This work was supported by research grant R01-EY012810 from the National Eye Institute, NIH. The author thanks Dennis Levi for his helpful comments on an earlier version of the paper and Daniel Coates for the invaluable discussions on the topic.

Footnotes

1

Following the onset of the central vision loss, patients often adopt a retinal location outside the dysfunctional macular area as the reference locus for seeing. This location is usually referred to as the preferred retinal locus (PRL). There are reports that the PRL may differ for different tasks, here, our defintion of PRL was for a fixation task. However, most of the observers in this study have participated in other studies in our lab in which SLO measurements were obtained. Informal observation showed that in most cases, their PRLs did not change for a fixation, letter recognition and saccadic task.

2

The size of the gap was equivalent to approximately 4× the x-height of the largest letters tested. In other words, the distance between the edge of each black line and the center of the target letter was approximately 2× the size of the largest letters (even larger nominal separations for smaller letters). This separation exceeded the critical spacing for the threshold letter size (the threshold letter size was always smaller than the largest letter size used in any given block of trials) in all cases and thus should not have caused any undesirable spatial interaction with the letters. For the largest letter sizes, observers’ accuracy for recognizing the middle letters was close to 100%, therefore it was unlikely that the black lines caused much detrimental spatial interaction effect on the recognition of these letters.

**Available data**
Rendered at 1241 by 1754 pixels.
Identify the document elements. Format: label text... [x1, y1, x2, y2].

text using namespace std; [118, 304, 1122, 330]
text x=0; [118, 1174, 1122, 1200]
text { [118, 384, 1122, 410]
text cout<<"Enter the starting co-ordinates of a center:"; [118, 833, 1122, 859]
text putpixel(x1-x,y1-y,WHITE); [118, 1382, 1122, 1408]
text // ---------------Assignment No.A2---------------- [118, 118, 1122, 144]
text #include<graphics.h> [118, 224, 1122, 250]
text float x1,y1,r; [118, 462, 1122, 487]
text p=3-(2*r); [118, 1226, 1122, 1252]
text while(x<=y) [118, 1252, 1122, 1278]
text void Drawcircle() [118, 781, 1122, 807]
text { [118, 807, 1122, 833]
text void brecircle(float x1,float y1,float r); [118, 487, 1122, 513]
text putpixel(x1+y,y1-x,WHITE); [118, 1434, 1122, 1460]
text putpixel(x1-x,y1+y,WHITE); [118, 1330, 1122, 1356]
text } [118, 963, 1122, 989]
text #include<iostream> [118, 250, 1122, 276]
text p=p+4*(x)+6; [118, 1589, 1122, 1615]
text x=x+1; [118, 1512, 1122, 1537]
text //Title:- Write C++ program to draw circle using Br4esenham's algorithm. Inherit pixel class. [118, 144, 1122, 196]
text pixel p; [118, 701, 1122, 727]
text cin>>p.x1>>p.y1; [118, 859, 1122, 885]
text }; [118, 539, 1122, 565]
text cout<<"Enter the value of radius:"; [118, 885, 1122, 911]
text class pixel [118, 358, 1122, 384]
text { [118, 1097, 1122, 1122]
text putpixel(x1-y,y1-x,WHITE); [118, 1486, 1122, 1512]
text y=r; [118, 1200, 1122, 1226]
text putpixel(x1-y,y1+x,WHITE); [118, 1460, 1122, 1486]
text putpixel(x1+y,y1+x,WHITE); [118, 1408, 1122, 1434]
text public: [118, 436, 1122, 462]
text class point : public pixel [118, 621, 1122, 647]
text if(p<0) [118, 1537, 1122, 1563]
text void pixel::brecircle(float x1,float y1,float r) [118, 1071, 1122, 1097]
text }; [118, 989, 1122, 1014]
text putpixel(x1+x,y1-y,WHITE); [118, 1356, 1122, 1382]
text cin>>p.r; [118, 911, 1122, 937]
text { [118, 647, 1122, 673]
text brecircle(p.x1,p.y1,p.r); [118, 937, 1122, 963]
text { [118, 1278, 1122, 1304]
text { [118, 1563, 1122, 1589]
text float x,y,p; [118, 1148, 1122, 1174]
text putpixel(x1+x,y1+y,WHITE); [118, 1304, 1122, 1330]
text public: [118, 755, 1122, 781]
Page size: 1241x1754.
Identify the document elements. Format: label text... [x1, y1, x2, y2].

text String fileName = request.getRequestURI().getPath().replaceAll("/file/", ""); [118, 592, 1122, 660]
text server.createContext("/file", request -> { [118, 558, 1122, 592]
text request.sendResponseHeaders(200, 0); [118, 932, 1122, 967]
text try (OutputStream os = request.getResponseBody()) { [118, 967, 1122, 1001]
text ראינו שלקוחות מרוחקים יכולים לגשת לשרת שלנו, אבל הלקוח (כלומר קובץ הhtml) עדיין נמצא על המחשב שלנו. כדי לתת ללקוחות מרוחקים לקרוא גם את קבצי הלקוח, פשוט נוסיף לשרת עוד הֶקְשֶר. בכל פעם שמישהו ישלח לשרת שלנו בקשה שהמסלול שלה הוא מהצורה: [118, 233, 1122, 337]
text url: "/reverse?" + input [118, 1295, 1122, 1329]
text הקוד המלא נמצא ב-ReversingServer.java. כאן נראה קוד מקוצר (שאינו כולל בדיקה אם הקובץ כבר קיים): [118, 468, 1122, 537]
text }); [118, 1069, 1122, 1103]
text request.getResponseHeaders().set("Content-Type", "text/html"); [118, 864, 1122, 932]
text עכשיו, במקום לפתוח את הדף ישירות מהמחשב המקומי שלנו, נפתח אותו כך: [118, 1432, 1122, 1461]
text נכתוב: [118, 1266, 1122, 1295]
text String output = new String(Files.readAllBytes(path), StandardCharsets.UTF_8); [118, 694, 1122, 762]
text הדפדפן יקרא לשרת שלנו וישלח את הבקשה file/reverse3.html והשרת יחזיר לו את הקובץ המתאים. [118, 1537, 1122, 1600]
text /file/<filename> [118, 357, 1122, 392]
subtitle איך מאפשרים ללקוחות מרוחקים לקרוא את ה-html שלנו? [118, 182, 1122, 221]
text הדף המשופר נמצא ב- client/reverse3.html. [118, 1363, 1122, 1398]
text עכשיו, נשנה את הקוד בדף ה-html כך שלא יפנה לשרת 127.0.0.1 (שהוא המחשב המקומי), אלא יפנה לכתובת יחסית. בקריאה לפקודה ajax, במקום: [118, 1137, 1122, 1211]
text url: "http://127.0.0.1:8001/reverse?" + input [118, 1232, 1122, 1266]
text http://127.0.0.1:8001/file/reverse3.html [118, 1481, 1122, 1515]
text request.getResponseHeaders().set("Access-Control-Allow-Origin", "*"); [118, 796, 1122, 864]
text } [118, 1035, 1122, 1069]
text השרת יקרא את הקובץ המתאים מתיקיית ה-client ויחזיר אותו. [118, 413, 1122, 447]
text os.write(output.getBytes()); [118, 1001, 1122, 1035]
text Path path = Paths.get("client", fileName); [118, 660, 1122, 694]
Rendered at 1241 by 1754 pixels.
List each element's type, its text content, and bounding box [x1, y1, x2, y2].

**Apply what you read**
**1)** According to the footnotes on central vision loss, what was the size of the gap equivalent to?
**2)** Write the next part of the footnotes on central vision loss, picking up after their final sentence.

**Solved tasks**
**1)** Approximately 4× the x-height of the largest letters tested.

**2)**
3

In some cases, most notably for observers A–C, their data seem to fit a single line (on log-log axes) with a slope of 0; and for observers J and K, their data seem to fit a single line with a slope of −1. To ensure that our two-line fit best described the data, we compared the goodness-of-fit for the two-line fit, and single-line fit of slope of 0 and −1 respectively. The best fit was defined as the one that yielded the smallest AIC (Akaike Information Criterion) value. For all observers, the AIC value was the smallest, implying that the fit was the best, for the two-line fit.

4

Also see Blackmore-Wright, Georgeson and Anderson (2013) who reported an improvement in reading speed for the condition in which text was rendered with double spacing between words, and double spacing between lines of text. The effect was greater for low-contrast text. However, the benefit seems to disappear for triple word- or triple line spacing.

5

We empirically determined the standard letter spacing (ratio of the absolute center-to-center letter spacing to x-height, essentially the same as the definition for nominal letter spacing used in this paper) used in word processing for several commonly used fonts that included fonts with and without serifs, fixed-width and proportional-width: American Typewritter, Arial, Bookman, Courier, Helvetica, Palatino, Times and Times New Roman. Across the eight fonts, the standard letter spacing ranges from 0.98× (Helvetica, a proportional-width font) to 1.32× (Courier, a fixed-width font) the x-height (mean [±SD] = 1.13×[±0.12]).